Applies to Mesh spatial domain. Mesh page consists of at most 256 elements optimized for minimal serialization size.

Pseudo code:

pageCount = read VarUInt32
for i = 0 to pageCount -1
    read MeshPage

For more details on how to read mesh page see mesh page reader.

Temporal domain

Contains an array of ordered Datetimes. Very efficient for mostly equdistant (with a few gaps) temporal domains.

Pseudo code:

ticks = read VarUint64
timeSteps.Add(convert ticks to DateTime);

delta = read VarUint32
while (delta > 0)
    count = read VarUint32
    for i = 0 to count-1
        ticks = ticks + delta
        timeSteps.Add(convert ticks to DateTime)

    delta = read VarUint32
Timesteps are encoded as UInt64 values (ticks): Ticks represent the number of seconds elapsed time since 12:00:00 midnight, January 1, 0001 in the Coordinated Universal Time.

Data types

Used data types:

  • byte : unsigned byte (0-255)
  • VarSInt32 : Variable signed integer
  • VarUInt32 : Variable unsigned integer
  • VarUInt64 : Variable unsigned long integer
  • double : Little Endian encoded double value

Variable integers are defined as Google protobuf primitive types. It is recommended to use Google protobuf language specific implementation for value decoding.

Non-byte arrays

Google protobuf does not handle array buffers well compared to another Google serialization library Google flatt buffers. Arrays are handled as continous blocks and specific CAST operator is used.
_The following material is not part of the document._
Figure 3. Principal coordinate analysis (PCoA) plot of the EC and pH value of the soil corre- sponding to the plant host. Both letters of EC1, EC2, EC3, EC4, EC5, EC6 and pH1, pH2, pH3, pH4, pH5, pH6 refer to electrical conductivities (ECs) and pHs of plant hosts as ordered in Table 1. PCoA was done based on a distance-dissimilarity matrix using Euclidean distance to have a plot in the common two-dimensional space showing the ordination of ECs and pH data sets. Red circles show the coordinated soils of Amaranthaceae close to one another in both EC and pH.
See the appropriate language specific implementation in ![Google flatbuffers]: https://github.com/google/flatbuffers/tree/master/net/FlatBuffers

Encoding details

This section is added only for completeness. Use Google protobuf libs to read primitive types if possible.

ZigZag Encode

The varint scheme for indicating a value larger than one byte involves setting the "high bit", which is the same thing that standard integers use for storing negative numbers. Negative numbers need to first be encoded using a "zig zag" encoding, which keep absolute values small, but do not set the high bit as part of encoding negative numbers.

The effect is to convert small negative numbers into small positive numbers, which is exactly what we want, since delta values will tend to be small negative and positive numbers:

-1 => 1
 1 => 2
-2 => 3
 2 => 4

A computationally fast formula to generate the zig-zag value is

/* for 32-bit signed integer n */
unsigned int zz = (n << 1) ^ (n >> 31)

VarInt Encode

Variable length integers are a clever way of only using as many bytes as necessary to store a value. The method is described here:

https://developers.google.com/protocol-buffers/docs/encoding#varints

The varint scheme sets the high bit of a byte as a flag to indicate when more bytes are needed to fully represent a number. Decoding a varint accumulates the information in each flagged byte until an unflagged byte is found and the integer is complete and ready to return.